On 2023/04/12 18:04, lijiang wrote:
>>> On 2023/03/25 13:12, Tao Liu wrote:
>>>> Previously crash use lseek/read for kcore and vmcore reading, this
> involves 2
>>>> syscalls. And we can replace them with pread, only 1 syscall is needed
> for
>>>> kcore/vmcore reading, and we can have a better performance. Please
> note there
>>>> are plenty of places in crash using lseek/read, this patch doesn't
> modify all
>>>> of them, just the most commonly used kcore and diskdump vmcore reading.
>>>
>>> This is nice as an optimization, but can we distinguish a seek error and
>>> read error with errno as currently we can do?
>>>
>>
>> Sorry I didn't understand your question...
>>
>> The functions which I modified in this patch didn't use a global errno
>> to distinguish error types, they used a returned value instead.
>> Currently if read error, READ_ERROR will be returned, same as seek
>> error returns SEEK_ERROR. Do you want to distinguish pread error by
>> introducing a new error number as PREAD_ERROR?
>
> No, I would like to know which causes an error in pread(), seek or read.
> In other words, is there any way to know which is wrong, the specified
> offset or file/media?
>
>
Good questions.
In fact, the SEEK_ERROR is simply returned to the top-level call, but it
seems that there is no corresponding processing for the type of errors at
the top-level code.
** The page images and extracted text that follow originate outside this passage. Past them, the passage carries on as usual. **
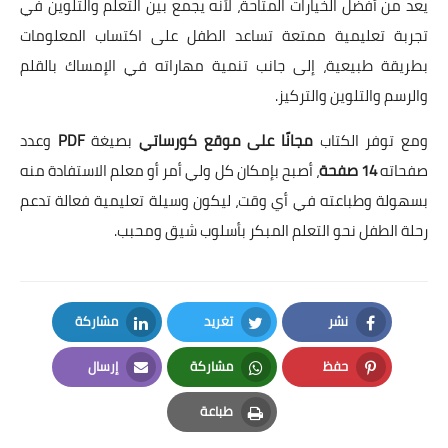
يعد من أفضل الخيارات المتاحة، لأنه يجمع بين التعلم والتلوين في
تجربة تعليمية ممتعة تساعد الطفل على اكتساب المعلومات
بطريقة طبيعية، إلى جانب تنمية مهاراته في الإمساك بالقلم
والرسم والتلوين والتركيز.
ومع توفر الكتاب
مجانًا على موقع كورساتي
بصيغة
PDF
وعدد
صفحاته
14 صفحة
، أصبح بإمكان كل ولي أمر أو معلم الاستفادة منه
بسهولة وطباعته في أي وقت، ليكون وسيلة تعليمية فعالة تدعم
رحلة الطفل نحو التعلم المبكر بأسلوب شيق ومحبب.
نشر
تغريد
مشاركة
LinkedIn
Twitter
Facebook
حفظ
مشاركة
إرسال
Email
Whatsapp
Pinterest
طباعة
Print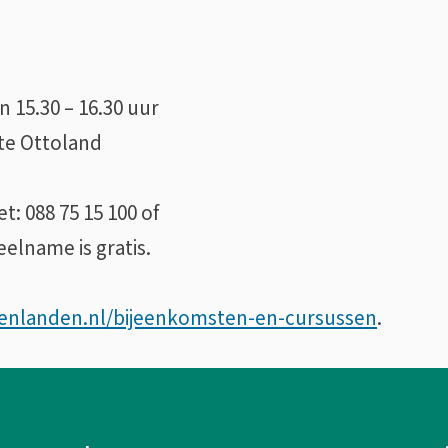
n
 15.30 – 16.30 uur
 te Ottoland
: 088 75 15 100 of
Deelname is gratis.
nlanden.nl/bijeenkomsten-en-cursussen
.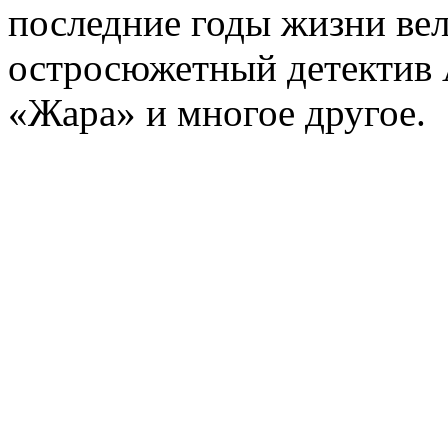
последние годы жизни ве
остросюжетный детектив 
«Жара» и многое другое.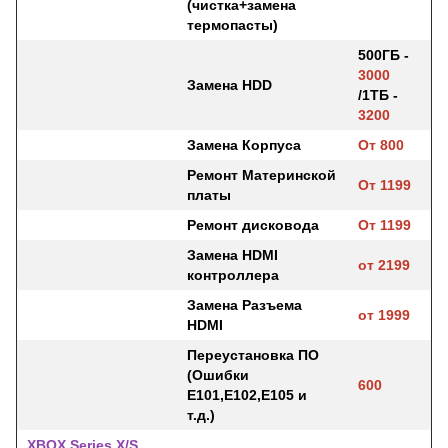
(чистка+замена
термопасты)
500ГБ -
3000
Замена HDD
/1ТБ -
3200
Замена Корпуса
От 800
Ремонт Материнской
От 1199
платы
Ремонт дисковода
От 1199
Замена HDMI
от 2199
контроллера
Замена Разъема
от 1999
HDMI
Переустановка ПО
(Ошибки
600
E101,E102,E105 и
т.д.)
XBOX Series X/S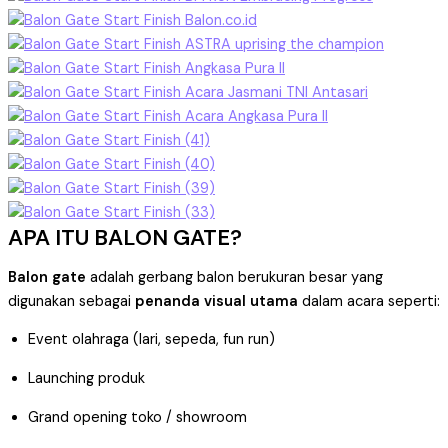
APA ITU BALON GATE?
Balon gate
adalah gerbang balon berukuran besar yang
digunakan sebagai
penanda visual utama
dalam acara seperti:
Event olahraga (lari, sepeda, fun run)
Launching produk
Grand opening toko / showroom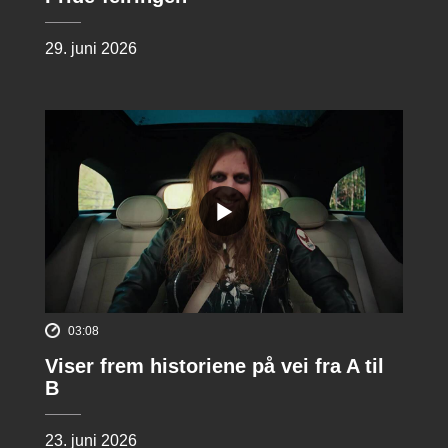
29. juni 2026
03:08
Viser frem historiene på vei fra A til
B
23. juni 2026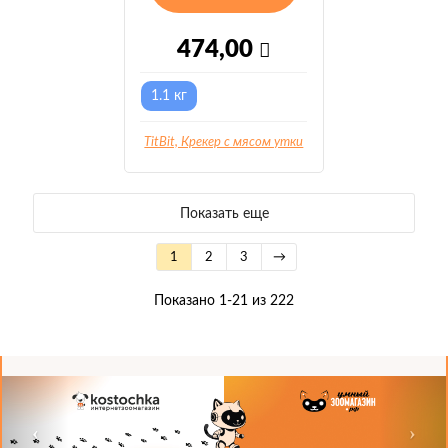
474,00
1.1 кг
TitBit, Крекер с мясом утки
Показать еще
1
2
3
→
Показано 1-21 из 222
Only saw two cases(please correct me if I missed
anything):
[1] readmem()
...
case SEEK_ERROR:
if (PRINT_ERROR_MESSAGE)
error(INFO, SEEK_ERRMSG,
memtype_string(memtype, 0), addr, type);
goto readmem_error;
case READ_ERROR:
if (PRINT_ERROR_MESSAGE)
error(INFO, READ_ERRMSG,
memtype_string(memtype, 0), addr, type);
if ((pc->flags & DEVMEM) && (kt->flags &
PRE_KERNEL_INIT) &&
!(error_handle & NO_DEVMEM_SWITCH) &&
devmem_is_restricted() &&
switch_to_proc_kcore()) {
error_handle &= ~QUIET;
return(readmem(addr, memtype, bufptr, size,
type, error_handle));
}
goto readmem_error;..
[2] read_diskdump()
...
if ((ret = cache_page(curpaddr)) < 0) {
if (CRASHDEBUG(8))
fprintf(fp, "read_diskdump: "
"%s: cannot cache page: %llx\n",
ret == SEEK_ERROR ?
"SEEK_ERROR" :
"READ_ERROR",
(ulonglong)curpaddr);
return ret;
}
...
Given that, only recognizing the type of errors, it can not do anything.
Would it really make sense to distinguish the type of errors(seek/read
errors)?
I can see some seek errors on GitHub issues [1] and I don't think that
it's useless at all for the first step of debugging.
[1]
https://github.com/crash-utility/crash/issues?q=is%3Aissue+seek+error
But according to the man page and some experiments, lseek() allows an
offset beyond the end of the file for normal dumpfiles (a vmcore,
/proc/kcore and etc.) and just does not allow a negative offset.
So, my concern will be mostly solved by adding a negative offset check,
for example,
if (offset < 0) {
if (CRASHDEBUG(8))
fprintf(fp, " ... offset: %llx\n", offset);
return SEEK_ERROR;
}
How about adding something like this, instead of just removing lseek?
BTW: Could it be helpful to print an actual error when the pread() fails?
For example:
+ ssize_t prdcnt = pread(fd, bufptr, readcnt, offset);
+ if (prdcnt != readcnt) {
+ if (prdcnt == -1)
+ error(WARNING, "/proc/kcore: %s\n",
strerror(errno));
return READ_ERROR;
+ }
Yes, it's also sounds good to print errno for better debugging.
I would prefer it with CRASHDEBUG(8) same as the other error messages.
Thanks,
Kazu